The Raspberry Robin worm has been used in attacks against telecommunications and government office systems across Latin America, Australia, and Europe since at least September 2022.
Trend Micro researcher Christopher So said "The main payload itself is packed with more than 10 layers for obfuscation and is capable of delivering a fake payload once it detects sandboxing and security analytics tools,".
A majority of the infections have been detected in Argentina, followed by Australia, Mexico, Croatia, Italy, Brazil, France, India, and Colombia.
Raspberry Robin, attributed to an activity cluster tracked by Microsoft as DEV-0856, is being increasingly leveraged by multiple threat actors as an initial access mechanism to deliver payloads such as LockBit and Clop ransomware.
The malware is known for relying on infected USB drives as a distribution vector to download a rogue MSI installer file that deploys the main payload responsible for facilitating post-exploitation.
Further analysis of Raspberry Robin reveals the use of heavy obfuscation to prevent analysis, with the malware "composed of two payloads embedded in a payload loader packed six times."
The payload loader, for its part, is orchestrated to load the decoy payload, an adware dubbed BrowserAssistant, to throw off detection efforts.
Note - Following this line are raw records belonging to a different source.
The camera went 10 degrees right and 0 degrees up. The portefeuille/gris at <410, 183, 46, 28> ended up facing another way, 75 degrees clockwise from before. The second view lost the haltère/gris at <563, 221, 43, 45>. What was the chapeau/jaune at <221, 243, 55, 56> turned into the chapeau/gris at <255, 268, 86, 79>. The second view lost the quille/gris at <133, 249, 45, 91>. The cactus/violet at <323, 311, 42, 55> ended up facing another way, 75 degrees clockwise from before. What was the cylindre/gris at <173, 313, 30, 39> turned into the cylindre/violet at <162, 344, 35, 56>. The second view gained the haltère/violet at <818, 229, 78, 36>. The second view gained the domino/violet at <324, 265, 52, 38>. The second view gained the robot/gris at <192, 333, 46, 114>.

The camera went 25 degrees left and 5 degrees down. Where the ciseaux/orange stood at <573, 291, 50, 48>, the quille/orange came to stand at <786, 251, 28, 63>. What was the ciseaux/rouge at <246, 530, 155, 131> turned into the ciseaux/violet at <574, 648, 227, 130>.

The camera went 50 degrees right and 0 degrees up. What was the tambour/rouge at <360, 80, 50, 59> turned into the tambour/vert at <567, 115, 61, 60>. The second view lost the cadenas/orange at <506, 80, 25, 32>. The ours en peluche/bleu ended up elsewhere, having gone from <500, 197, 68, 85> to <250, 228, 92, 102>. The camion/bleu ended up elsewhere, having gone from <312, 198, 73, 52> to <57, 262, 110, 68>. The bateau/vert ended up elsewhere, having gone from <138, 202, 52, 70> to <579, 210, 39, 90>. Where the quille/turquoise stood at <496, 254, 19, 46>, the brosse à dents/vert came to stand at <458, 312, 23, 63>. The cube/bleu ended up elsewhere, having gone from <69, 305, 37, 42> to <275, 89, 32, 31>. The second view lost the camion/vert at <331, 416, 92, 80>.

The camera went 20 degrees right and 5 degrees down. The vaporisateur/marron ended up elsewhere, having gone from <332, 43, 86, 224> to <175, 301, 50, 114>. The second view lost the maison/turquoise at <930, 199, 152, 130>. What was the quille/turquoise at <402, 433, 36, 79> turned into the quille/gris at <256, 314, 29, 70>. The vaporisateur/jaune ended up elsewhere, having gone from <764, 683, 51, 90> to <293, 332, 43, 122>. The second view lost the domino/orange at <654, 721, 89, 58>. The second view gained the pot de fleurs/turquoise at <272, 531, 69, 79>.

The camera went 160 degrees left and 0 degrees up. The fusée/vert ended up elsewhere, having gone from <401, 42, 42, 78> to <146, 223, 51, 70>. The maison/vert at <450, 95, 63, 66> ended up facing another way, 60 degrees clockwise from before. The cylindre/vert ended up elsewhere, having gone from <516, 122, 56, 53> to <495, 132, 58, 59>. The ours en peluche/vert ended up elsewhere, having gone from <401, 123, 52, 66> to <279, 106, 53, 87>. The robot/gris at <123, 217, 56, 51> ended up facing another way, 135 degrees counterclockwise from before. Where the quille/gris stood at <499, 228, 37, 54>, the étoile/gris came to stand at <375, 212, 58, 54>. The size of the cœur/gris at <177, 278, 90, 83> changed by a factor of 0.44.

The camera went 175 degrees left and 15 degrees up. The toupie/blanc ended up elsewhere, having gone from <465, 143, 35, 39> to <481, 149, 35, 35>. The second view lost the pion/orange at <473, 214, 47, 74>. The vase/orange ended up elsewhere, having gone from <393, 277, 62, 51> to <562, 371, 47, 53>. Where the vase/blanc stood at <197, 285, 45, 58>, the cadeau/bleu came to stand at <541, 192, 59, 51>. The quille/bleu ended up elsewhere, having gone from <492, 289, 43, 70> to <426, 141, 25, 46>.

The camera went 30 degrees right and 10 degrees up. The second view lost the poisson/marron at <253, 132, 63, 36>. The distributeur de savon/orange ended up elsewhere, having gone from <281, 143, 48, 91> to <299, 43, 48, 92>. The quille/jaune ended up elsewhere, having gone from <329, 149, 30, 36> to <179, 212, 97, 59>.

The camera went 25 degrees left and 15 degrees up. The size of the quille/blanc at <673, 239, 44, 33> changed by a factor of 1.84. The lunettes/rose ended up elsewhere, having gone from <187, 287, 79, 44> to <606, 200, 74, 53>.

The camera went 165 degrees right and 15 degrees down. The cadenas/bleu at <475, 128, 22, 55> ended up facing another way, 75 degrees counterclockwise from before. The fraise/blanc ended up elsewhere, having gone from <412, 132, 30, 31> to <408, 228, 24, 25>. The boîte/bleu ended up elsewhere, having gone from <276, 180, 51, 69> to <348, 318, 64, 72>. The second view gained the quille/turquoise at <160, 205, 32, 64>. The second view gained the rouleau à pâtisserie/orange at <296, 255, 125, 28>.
Should no sandboxing and analysis be observed, the legitimate payload is installed and proceeds to connect to a hard-coded .onion address using a custom TOR client embedded within it to await further commands.
The TOR client process masquerades as legitimate Windows processes like dllhost.exe, regsvr32.exe, and rundll32.exe, once again underscoring the considerable efforts made by the threat actor to fly under the radar.
What's more, the malware's real routine is run in Session 0, a specialized Windows session reserved for services and other non-interactive user applications to mitigate security risks such as shatter attacks.
Trend Micro said it found similarities in a privilege escalation and an anti-debugging technique used by Raspberry Robin and LockBit ransomware, hinting at a potential connection between the two criminal actors.
"The group behind Raspberry Robin is the maker of some of the tools LockBit is also using," the company theorized, adding it alternatively "availed of the services of the affiliate responsible for the techniques used by LockBit."
That having said, the intrusions appear to be a reconnaissance operation, as no data is returned from the TOR domain, suggesting that the group behind the malware is "testing the waters to see how far its deployments can spread."